Do whatever needs to be done to retrieve the plans and meet me on Earth. Do whatever is necessary to escape.
I know I am just a faceless name to you. An absent father demanding something of his son—on behalf of a cause you may not even believe in. Asking you to upend your life, one you may love and want to keep, is selfish. But the circumstances are dire. I hope you can forgive me for such a thing to ask a young man who wished for none of it.
In case you may want to know, we named you after Saint Christopher, the patron saint of travelers. Though you don’t know who he is, or what a “saint” is, I thought you should know.
I hope to see you and your mother in time. For your sake, and mine. I love you. More than you’ll ever know.
Love,
Dad
CHAPTER 28
CHRIS FOLDED UP THE PAPER and put it back in his pocket.
A moment later, Riley poked her head around the corner.
“Ready?” Riley said.
“Yep,” he said.
“Happy birthday, by the way.”
“How’d you know?”
“Rob told me.”
“Thanks.”
Aurora had set sail days ago, and they had reached the coordinates of the wormhole’s proposed mouth.
Rob II communicated over all the ship’s speakers, “All passengers, report to the command deck with flight gear ready. We are starting our cosmic explosion sequence.”
Scurrying in the back were the passengers, finishing the day’s rations and throwing out trash into a sealed and vacuumed compactor by the refrigerator and storage areas. They floated from spot to spot like doing chores about the ship. Then they spotted each other when donning their flight gear. Once the helmets were on, they’d take their spots in the command deck and secure themselves.
Chris helped Riley, and Riley helped Chris.
As she lifted his helmet to his suit, Chris was transported back to the conversation they had yesterday when looking out into the stars while the rest of the cabin was asleep.
His voice rang in his head, “I’m not going to make the same mistake Oscar Marian made.”
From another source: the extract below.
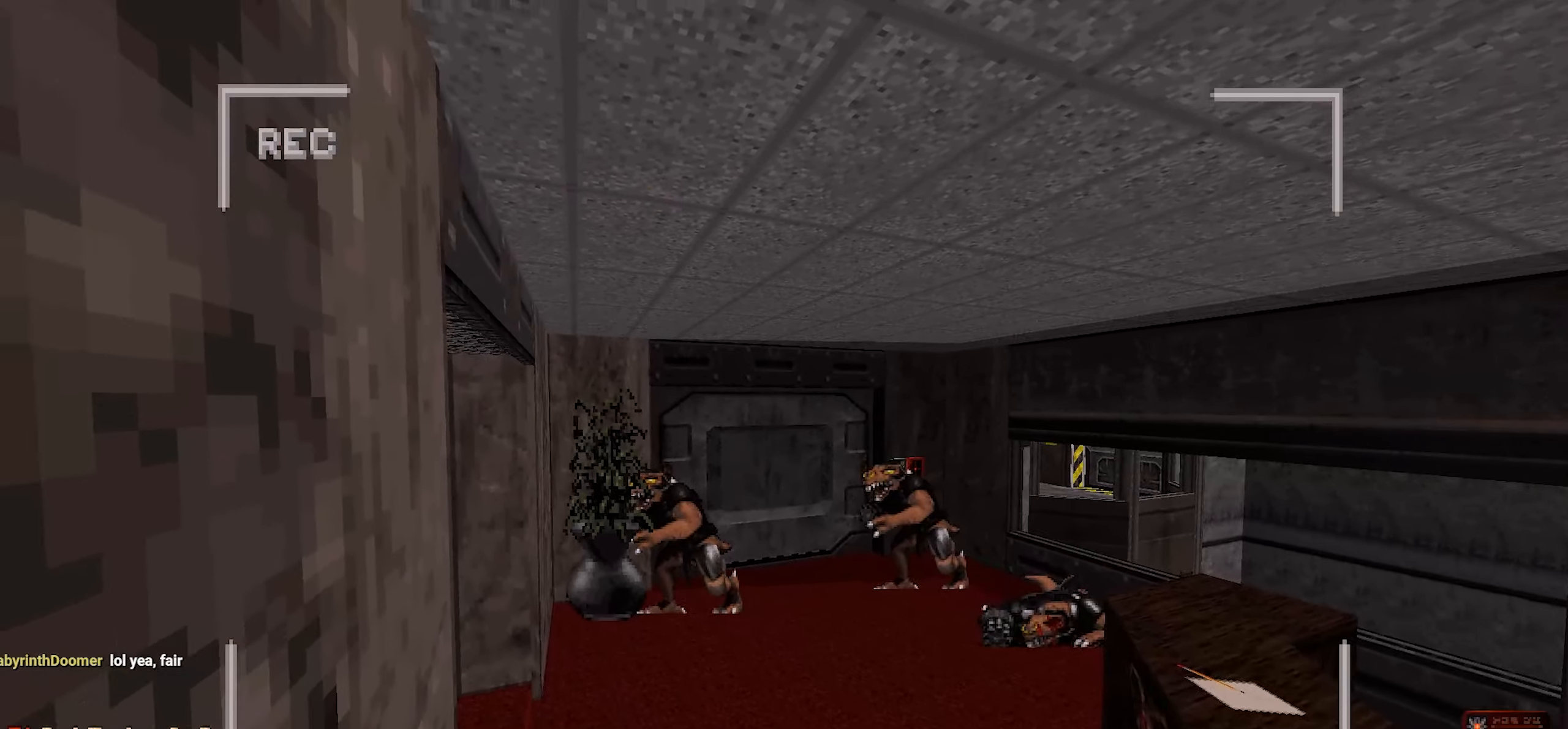
{"keys": [], "mouse": [], "events": []}
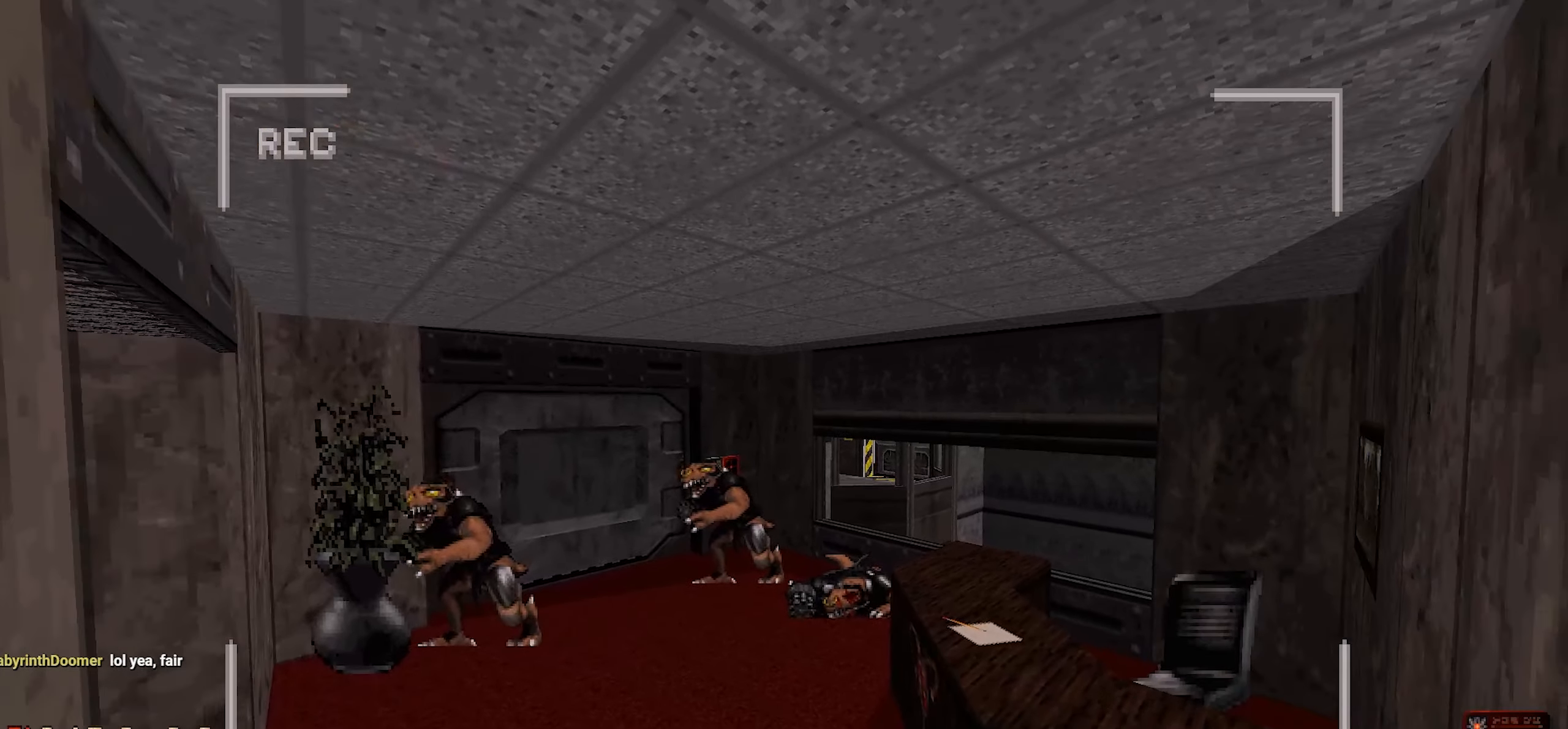
{"keys": ["e"], "mouse": [], "events": [[500, "e", "down"]]}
“You won’t,” Riley told him at the time.
“I’m not going to abandon my people. Whether we are on Earth, Canaan, or anywhere else, we are one species. Together. Fighting for each other, even if its against our own kind.”
“I know.”
“I’d rather be sewn with seeds of doubt, so I may flourish and see the bountiful harvest of the land in all its glory, than to be showered with arrogance, only to be drowned out and deafened as to not hear the truth around me.”
“Did you write that?”
“Yes.”
“Well done. Not sure I know exactly what it means, but it sounds nice.”
“Eh, that’s what writers do. Sense doesn’t matter.”
“Makes sense.” She winked at him.
A moment later Riley looked into Chris’s eyes and moved closer so he could feel and smell the sweetness of her breath and skin. Their lips connected and shot a static spark between the two. They had laughed and called it a cosmic connection.
Now, the moment of a greater truth was upon them.
Rob II gave the alert again. Passengers filed in and buckled up.
“What now?” one of the old men asked.
Chris replied before Rob II could, “We ignite the exotic matter, knowing it’s the precise time they do the same near Earth.”
“And?”
“When the hole opens, we enter, traveling four light-years within seconds.”
“How do you know it’ll work?”
“We don’t,” Rob II said. Chris smirked into the comms. Then the old man muddled something under his breath, seemingly inappropriate for the children.
“Pipe down, old-timer. Sir Christopher got us this far, didn’t he? I’d rather be here than in the custody of the Canaanite dipshit club!” Lavik said.
“First, we jettison the exotic matter,” Rob II said. “Three. Two. One.”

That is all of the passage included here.